The most common operation in general surgery, and not only for us, is the treatment of hernia, which means the closure of:
- Inguinal hernias
- Umbilical hernias
- Abdominal wall hernias
We perform these procedures both in adults and in children.
Hernia is not a crack in the tissue. A hernia arises where the tissue becomes stretched in a weak point and a defect or a hole gradually forms. A hernia is almost never caused by an acute event, even if sometimes it gets noticed for the first time asuddenly after a stress.
The most frequent locations os hernias are the groin region, the navel, but also surgical scars. Here, the tissue is most likely to soften under constant stress such as heavy work, coughing, pressing, etc.
A hernia sac can usually be pushed back ("repositioned"), but in most cases the hernia occurs quickly again. However, the organs lying in the hernia sac, e.g. the intestines can start causing life-threatening emergency, because the blood flow through the intestine can be pinched off and an intestinal obstruction is formed. In order to prevent such an entrapment, an operation to close the hernial orifice is generally reasonable and necessary.
The hernial orifice can be closed using seams, plastic nets or the combination of both. It is almost always possible to perform the operation endoscopically, by means of laparoscopy. An "open access" is only necessary in particularly difficult situations (for example in the case of particularly large hernias or previous operations). For most umbilical hernias, a laparoscopy is “not worthwhile" because the small opening can be sewn through a mini-open access.
With plastic nets is the hernial orifice not only closed, but the weakened abdominal wall is reinforced. This significantly reduces the risk of recurrence (relapse) of the hernia compared to the simple seam, and the patients are allowed full weight-bearing already a few days after the operation. Large abdominal hernias started having prospects for a successful operation only since the introduction of the nets. Studies show, that endoscopic access minimizes the pain not only in the first days after surgery, but the risk of chronic pain, e.g. in the sensitive groins is significantly lower than in open access. After the operation on large abdominal wall hernias, sometimes pain occurs temporary at the attachment points of the net to the abdominal wall, which disappears as soon as the net firmly grows into the abdominal wall.
Thanks to the lack of pain and the early load bearing capacity one can return to work again after a short time.
The discharge is usually possible a few days after the operation, if not done ambulatory already. We recommend a few days' rest and if the pain in the wound (usually only minor) returns do only the "pain-adapted loading" according to the motto: "What does not hurt is allowed."
After the operation of large abdominal hernias, we prescribe to wear an elastic belly band not only to support the abdominal wall, which should be worn for 6 weeks, but recommend physical rest for 6-8 weeks ("safe is safe").
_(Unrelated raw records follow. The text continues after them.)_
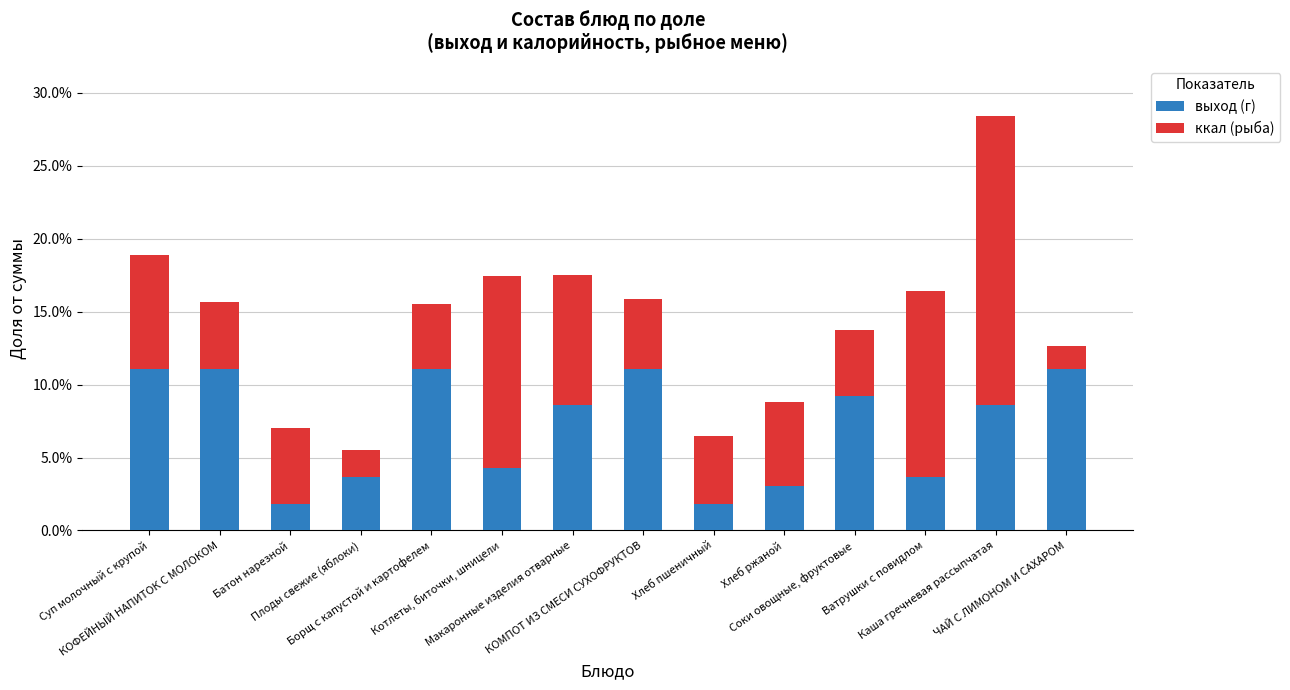

The выход (г) series shows 0.1 at Борщ с капустой и картофелем. True or false?

True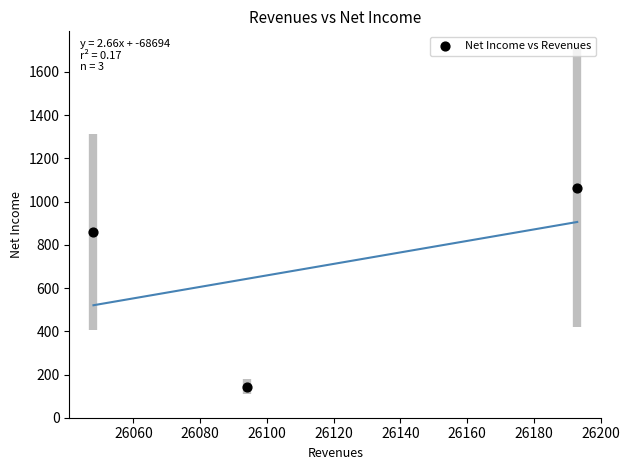

What Y value in the scatter plot is closest to 604?

861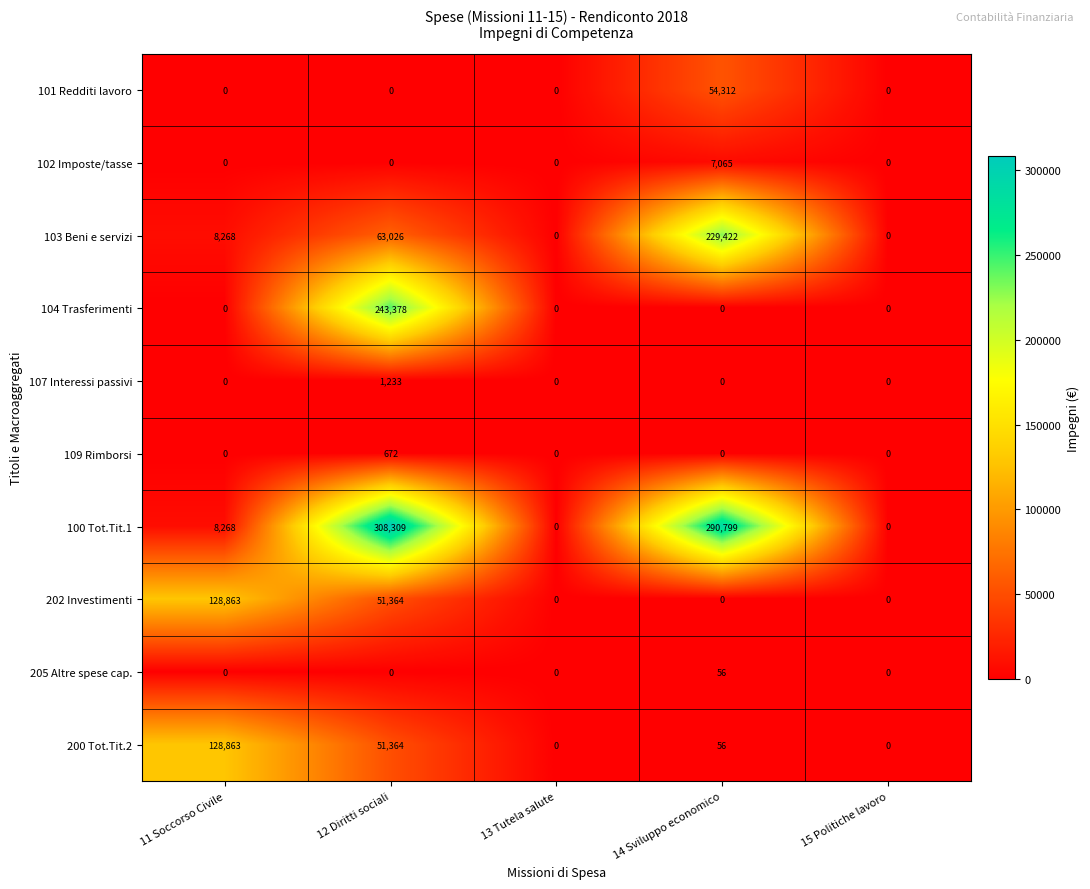

At which category does the chart reach its peak across all series?

12 Diritti sociali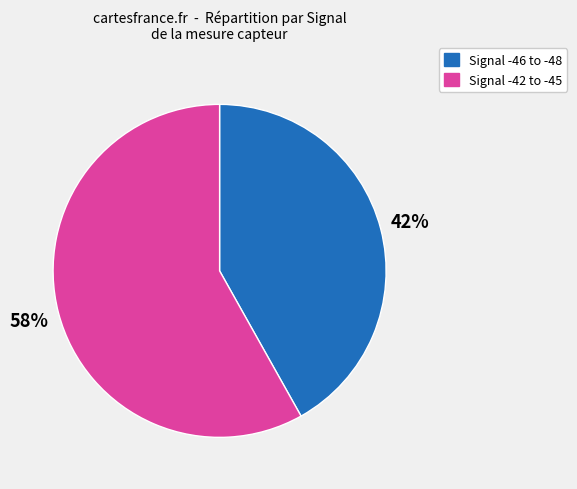

To the nearest percent, what is the difference between the largest and smallest slice percentages?

16%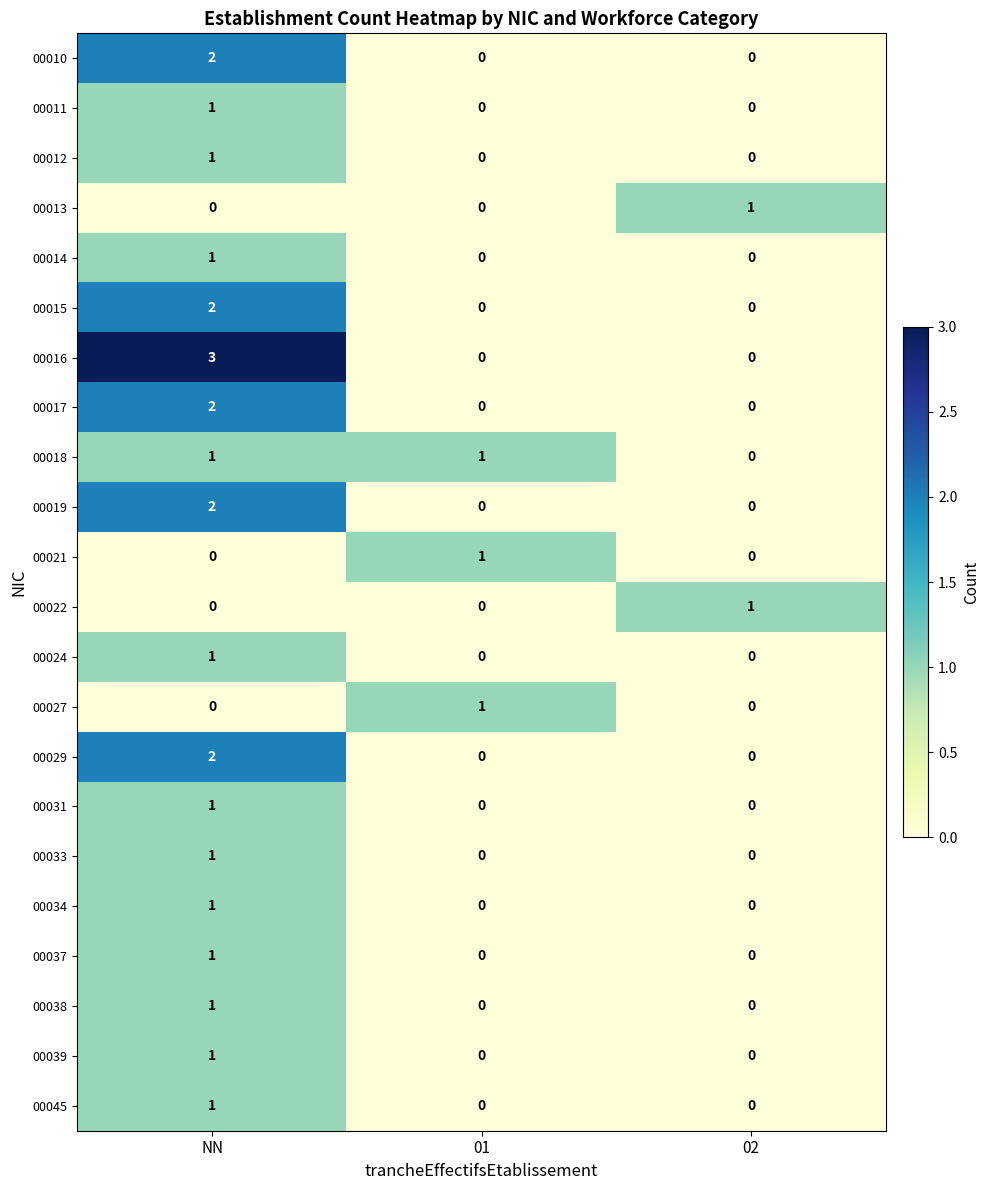

How many series are shown in this chart?

22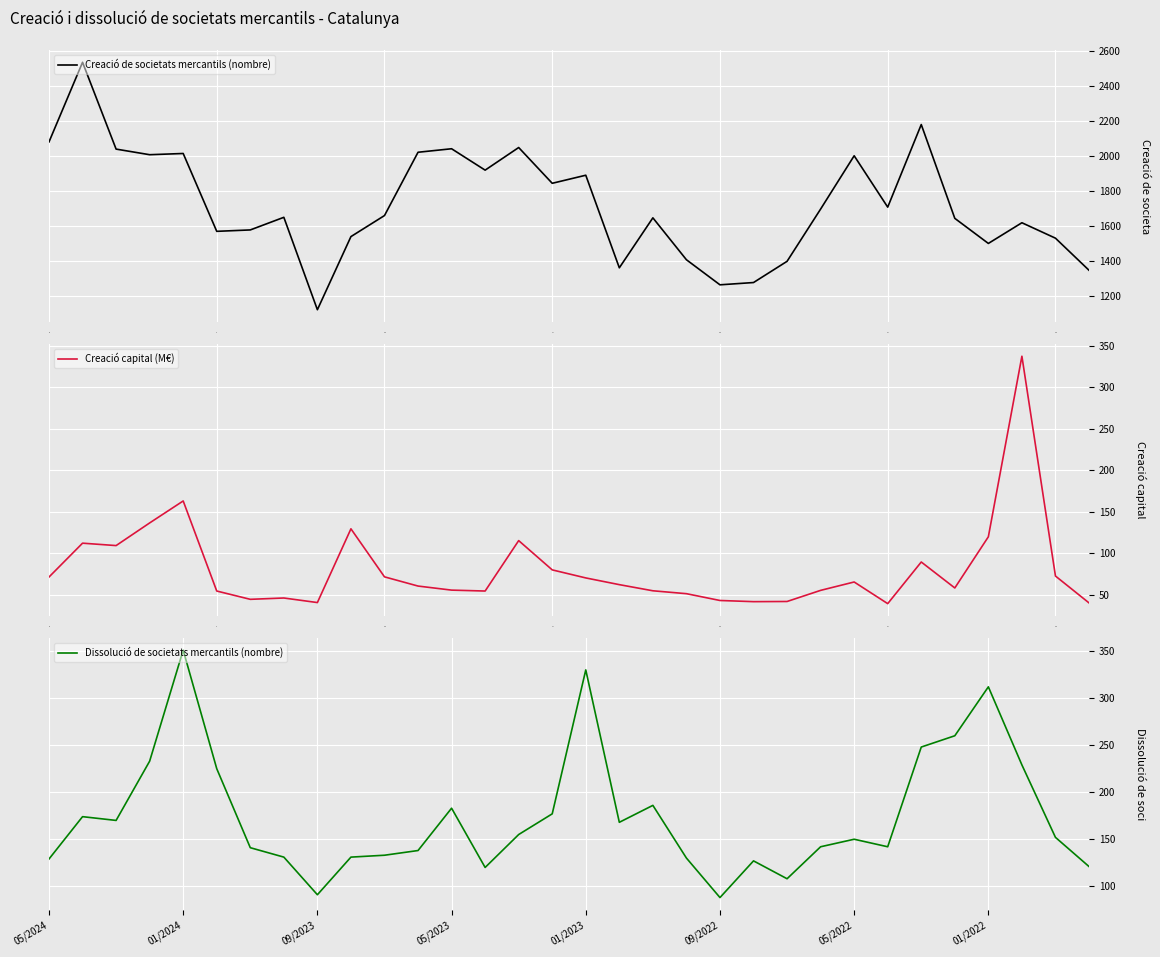

The value of Dissolució de societats mercantils (nombre) at 29 is 229.0. True or false?

True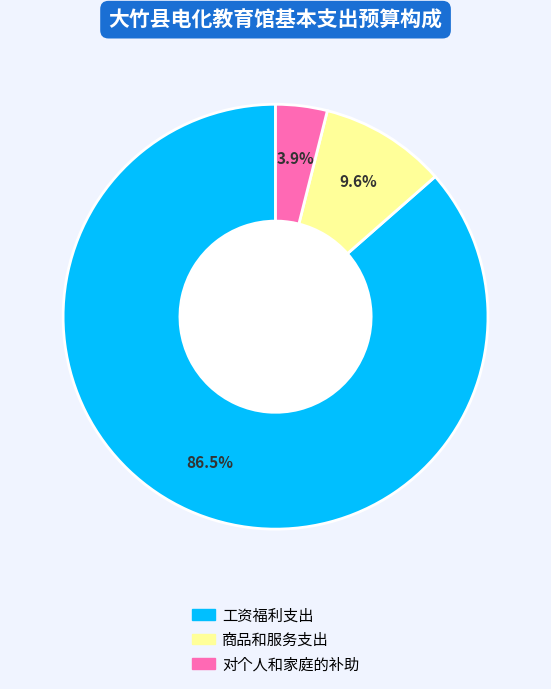

What portion of the pie excludes 对个人和家庭的补助?

96.1%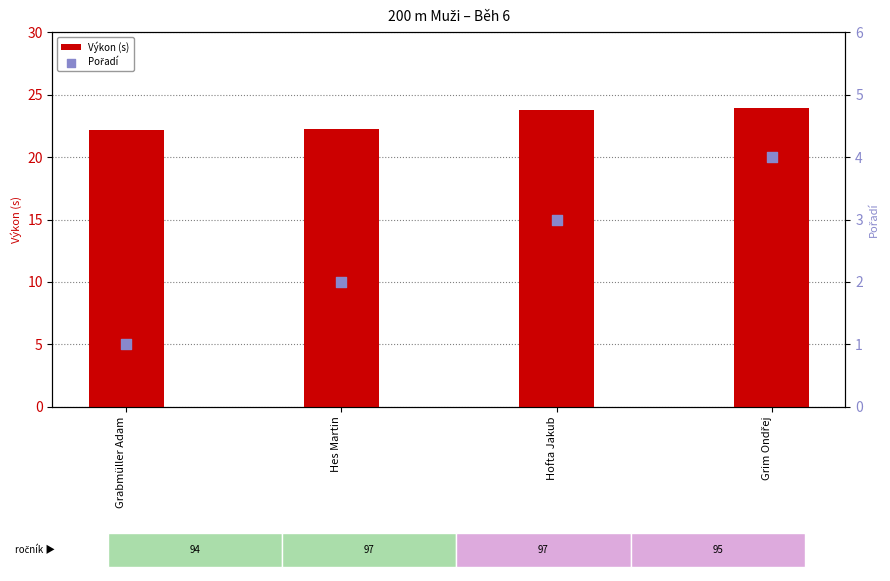

Which series has the largest total across all categories?

Výkon (s)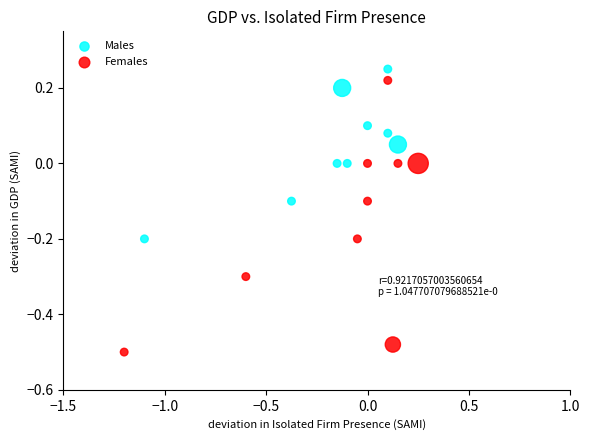

Which series contains the lowest Y value?

Females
Inguinal hernias go through a canal in the abdominal wall, through which, in men, the blood-vessels runing to the testicle, or in women, a support ligaments of the uterus are situated. In men, this canal is bigger, therefore, 90% of this type of hernias occur in men. The hernia sac runs along the blood vessels going to the testicle, so it is clear that large inguinal hernias can spread to the scrotum. In an endoscopic operation, the hernia sac is pulled inwards and detached from the blood vessels of the testicle. Then, the soft plastic net is inserted into the space in front of the peritoneum, then fastened in a seamless way utilizing the pressure of the abdominal organs and quickly grows in. Hernias on both sides can be treated in one operation without additional cuts.
Particularly large inguinal hernias, adhesions after other operations or lack of anesthesia would be a reason for an "open" (= non-endoscopic) operation. An operation can be "open" and performed under spinal anesthesia. In this type of operation nets are also used (Lichtenstein technology) in order to take advantage of the opportunity to quickly return to normal way of life and the reinforcement of the abdominal wall.
Abdominal hernias usually develop near a surgical scar, which is always a weak point, but can also occur as a so-called epigastric hernia at the navel or above the navel.
In the first one, the two straight abdominal muscles in the upper abdomen are spread apart. This sometimes leads to an huge protrusion of the abdominal wall, but it is not a hernia, but a harmless standard variant of a protrusion of the abdominal wall. A rectus diastasis must therefore not be confused with a hernia!
Only small umbilical hernias can be closed by suture, in the case of larger hernias and in all incisional hernias, nets are used, which is usually done endoscopically.
Since the net is placed into the abdominal cavity, it has a special coating to avoid adhesions with the intestine. The net has to be fixed, which is done with absorbable "screws".
As the hernia sac is left, the cavity can fill with liquid which is absorbed gradually. This should not be confused with a new hernia ("relapse")!